Il est temps que la ville de Gatineau, les philanthropes, les universités et le secteur privé de la région contribuent financièrement pour nous soutenir. Il faut que les élus fassent de l’acceptabilité sociale une priorité dans la densification immobilière et l’utilisation du territoire de notre ville.

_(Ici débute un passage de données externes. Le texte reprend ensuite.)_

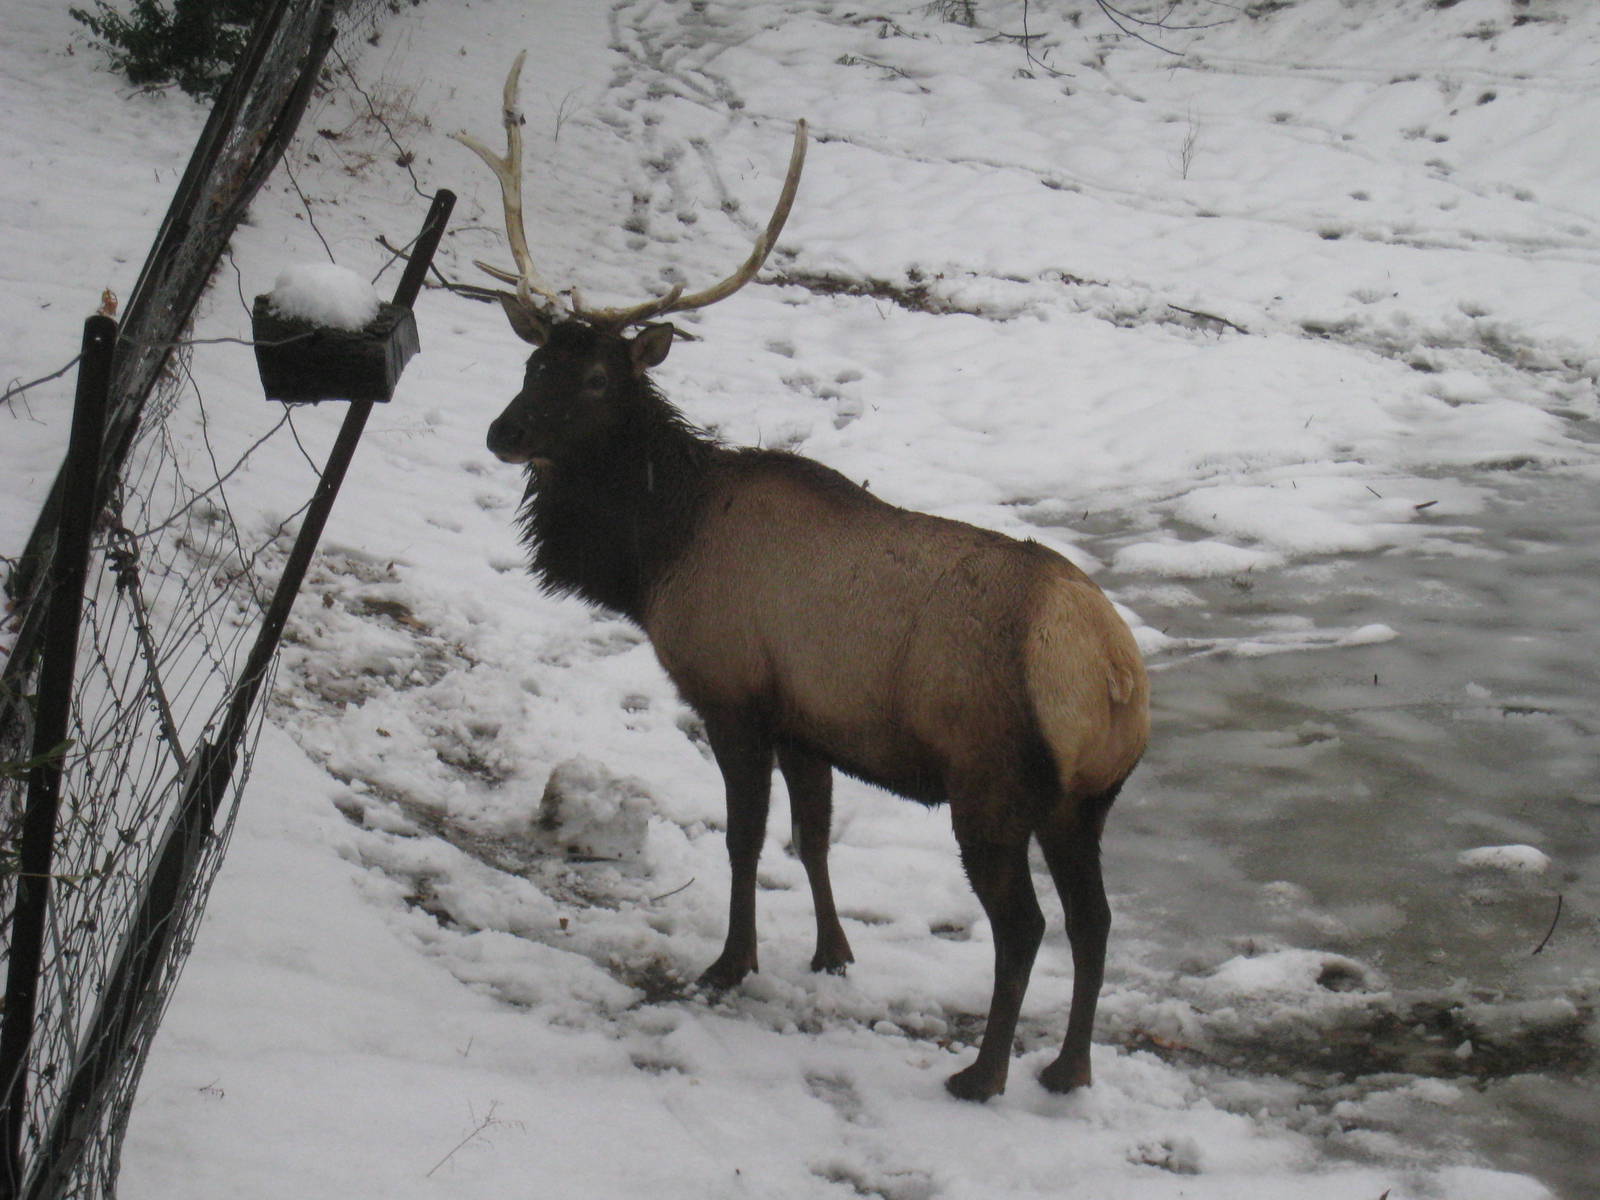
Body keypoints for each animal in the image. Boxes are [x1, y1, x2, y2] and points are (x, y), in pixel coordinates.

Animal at [455, 53, 1150, 1102]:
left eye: (599, 378)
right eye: (536, 360)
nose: (503, 432)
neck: (657, 553)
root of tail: (1111, 676)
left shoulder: (732, 691)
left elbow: (744, 838)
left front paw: (729, 963)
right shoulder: (809, 720)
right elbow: (813, 837)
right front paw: (831, 953)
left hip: (991, 783)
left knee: (1025, 925)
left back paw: (982, 1072)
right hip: (1086, 801)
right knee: (1095, 920)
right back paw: (1068, 1069)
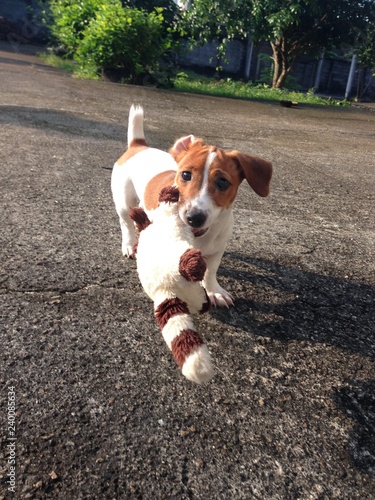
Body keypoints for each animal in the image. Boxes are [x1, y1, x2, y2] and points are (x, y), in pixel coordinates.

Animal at [111, 105, 274, 306]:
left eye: (222, 182)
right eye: (186, 175)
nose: (194, 218)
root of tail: (139, 145)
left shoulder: (217, 250)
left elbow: (210, 272)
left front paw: (214, 291)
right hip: (124, 202)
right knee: (126, 223)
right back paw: (128, 244)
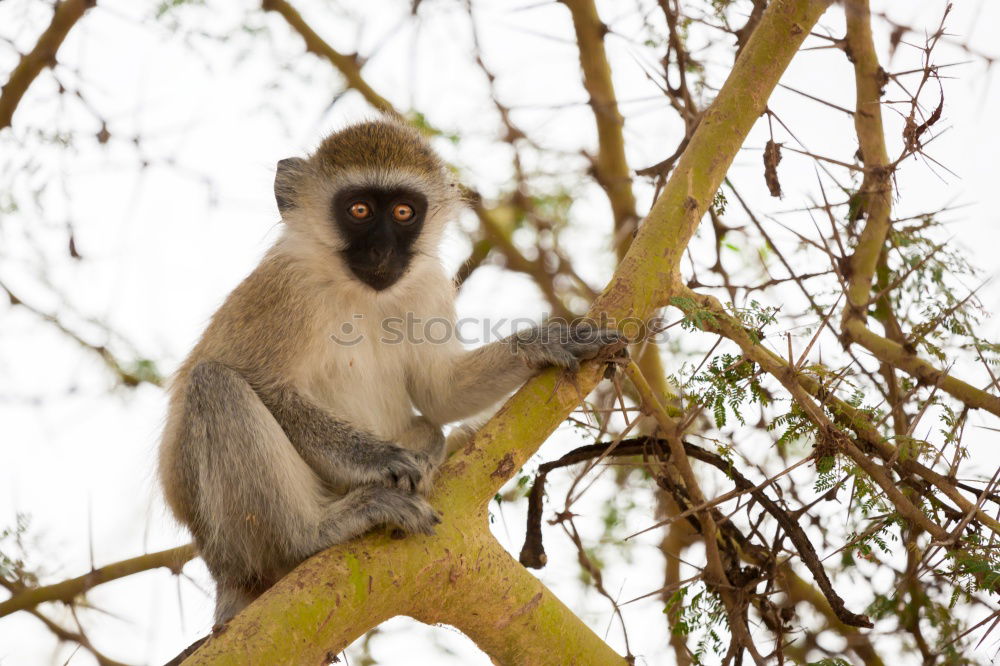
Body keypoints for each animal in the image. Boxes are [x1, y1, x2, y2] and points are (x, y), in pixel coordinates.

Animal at [159, 119, 620, 624]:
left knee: (428, 424)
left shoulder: (429, 286)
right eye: (359, 210)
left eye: (403, 212)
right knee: (214, 383)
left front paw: (544, 342)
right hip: (237, 543)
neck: (360, 290)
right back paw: (312, 535)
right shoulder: (285, 287)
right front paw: (381, 460)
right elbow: (263, 383)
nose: (381, 251)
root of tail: (225, 571)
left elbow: (440, 394)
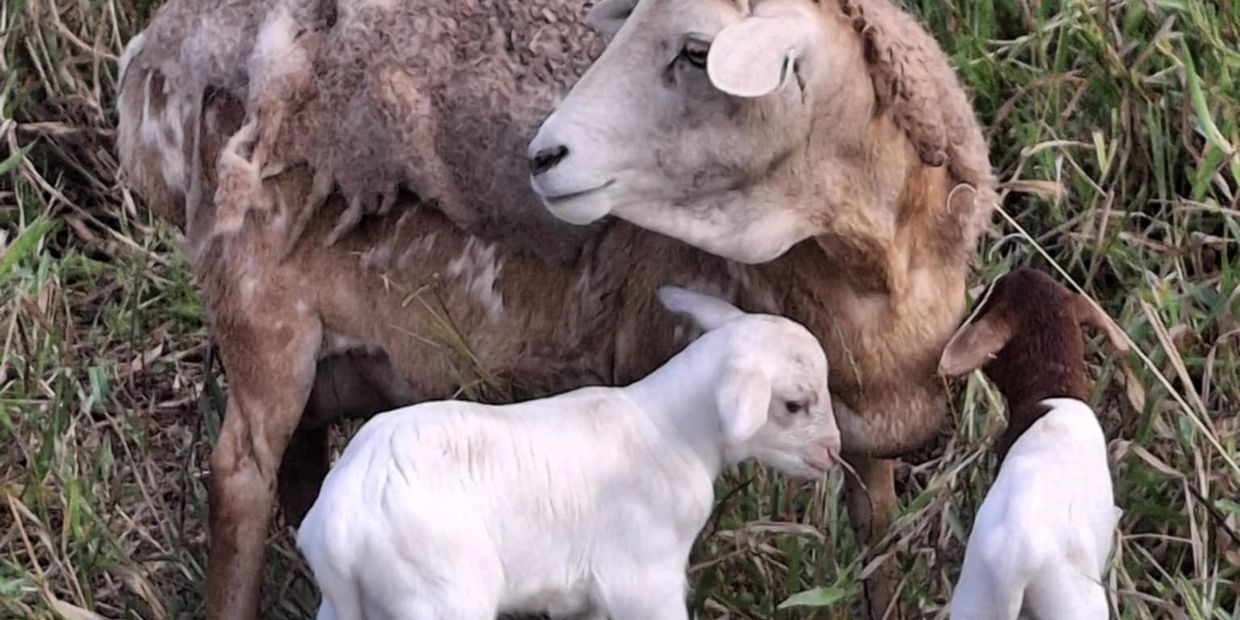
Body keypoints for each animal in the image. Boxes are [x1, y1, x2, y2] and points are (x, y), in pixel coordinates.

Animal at [297, 287, 841, 620]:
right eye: (794, 405)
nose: (833, 454)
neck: (671, 430)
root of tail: (343, 520)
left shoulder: (585, 595)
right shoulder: (644, 575)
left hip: (348, 605)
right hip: (439, 594)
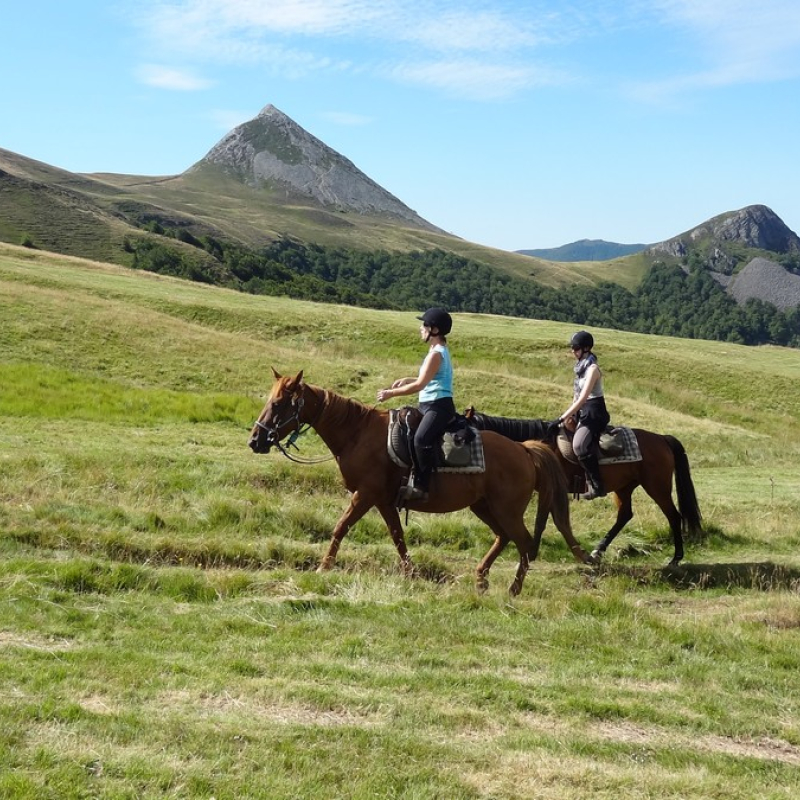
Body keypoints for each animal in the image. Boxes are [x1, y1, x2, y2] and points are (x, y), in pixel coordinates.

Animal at [250, 370, 592, 592]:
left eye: (278, 404)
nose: (255, 440)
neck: (357, 434)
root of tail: (524, 450)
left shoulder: (365, 494)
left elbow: (341, 526)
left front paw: (324, 566)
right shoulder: (383, 500)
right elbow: (397, 535)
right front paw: (410, 572)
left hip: (506, 509)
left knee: (524, 542)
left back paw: (514, 588)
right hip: (484, 507)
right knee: (505, 538)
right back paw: (481, 578)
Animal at [466, 410, 704, 564]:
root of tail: (662, 439)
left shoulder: (551, 490)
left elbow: (544, 520)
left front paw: (532, 550)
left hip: (657, 487)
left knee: (674, 516)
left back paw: (676, 558)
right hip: (624, 487)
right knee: (625, 515)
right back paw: (599, 549)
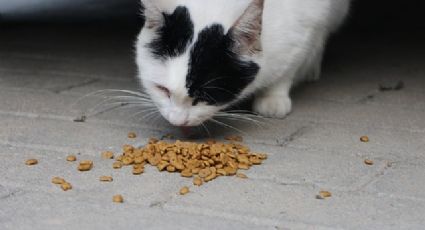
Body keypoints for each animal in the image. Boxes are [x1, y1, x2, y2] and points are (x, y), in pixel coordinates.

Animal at [134, 0, 350, 126]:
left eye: (205, 96)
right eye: (162, 89)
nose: (177, 121)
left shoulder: (307, 23)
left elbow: (289, 68)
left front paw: (273, 97)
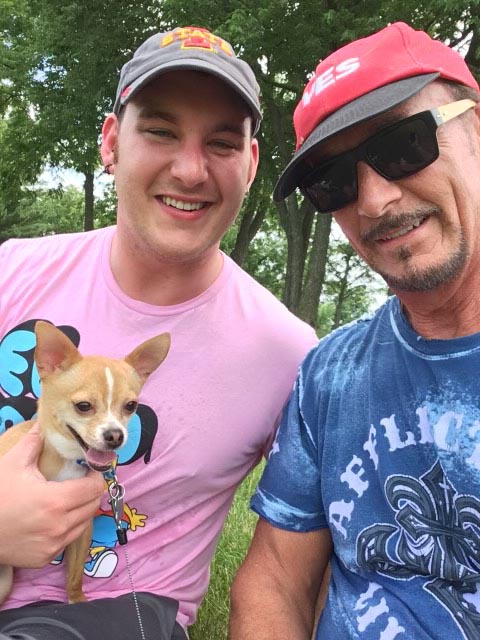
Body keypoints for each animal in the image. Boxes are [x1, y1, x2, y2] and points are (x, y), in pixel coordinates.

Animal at [0, 320, 171, 604]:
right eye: (83, 406)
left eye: (131, 406)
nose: (115, 435)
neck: (66, 459)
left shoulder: (82, 531)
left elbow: (75, 573)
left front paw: (76, 598)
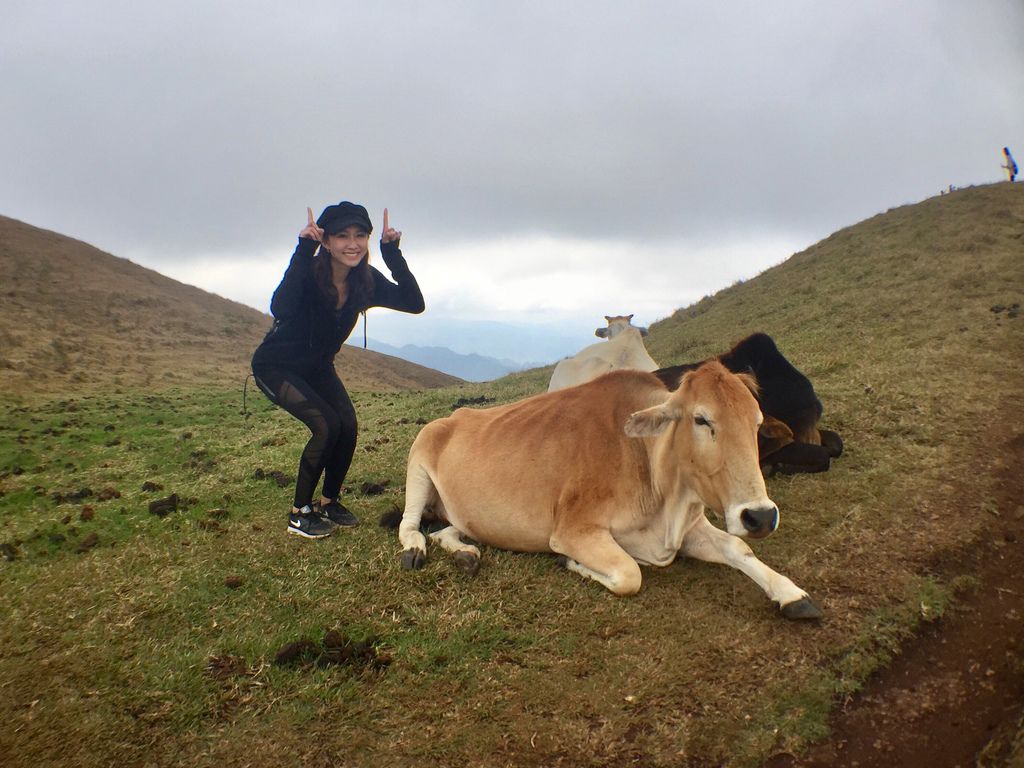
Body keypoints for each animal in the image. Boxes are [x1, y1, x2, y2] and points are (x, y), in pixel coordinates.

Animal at [399, 360, 823, 618]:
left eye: (756, 422)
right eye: (702, 420)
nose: (760, 516)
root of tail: (453, 416)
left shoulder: (689, 527)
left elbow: (738, 547)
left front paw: (790, 592)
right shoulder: (573, 530)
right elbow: (629, 573)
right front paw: (571, 563)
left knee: (445, 530)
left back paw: (465, 553)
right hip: (418, 462)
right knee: (410, 526)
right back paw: (416, 550)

Je crois qu’il serait temps de créer un service 311 qui envoie les inspecteurs rapidement sur les lieux où se passent les abus sur l’environnement et sur l’écosystème de notre territoire. Ce n’est pas normal que les citoyens doivent faire la police pour protéger leur milieu de vie. Quand les inspecteurs mettent une semaine pour constater les faits, il est déjà trop tard. Il faut aussi que le respect des règlements en place passe par des conséquences exemplaires aux promoteurs fautifs.

Mais tout cela ne sera possible que si tout le monde met la main à la pâte. C’est clair que mes collègues du réseau des associations de quartier admirent les entrepreneurs qui investissent dans les projets immobiliers. D’ailleurs, de plus en plus, certains entrepreneurs partagent leurs idées de projets avec nous, bien en amont. Plus intéressants encore, nous travaillons en complicité avec l’administration et les élus pour que Gatineau soit un exemple à suivre dans le développement durable.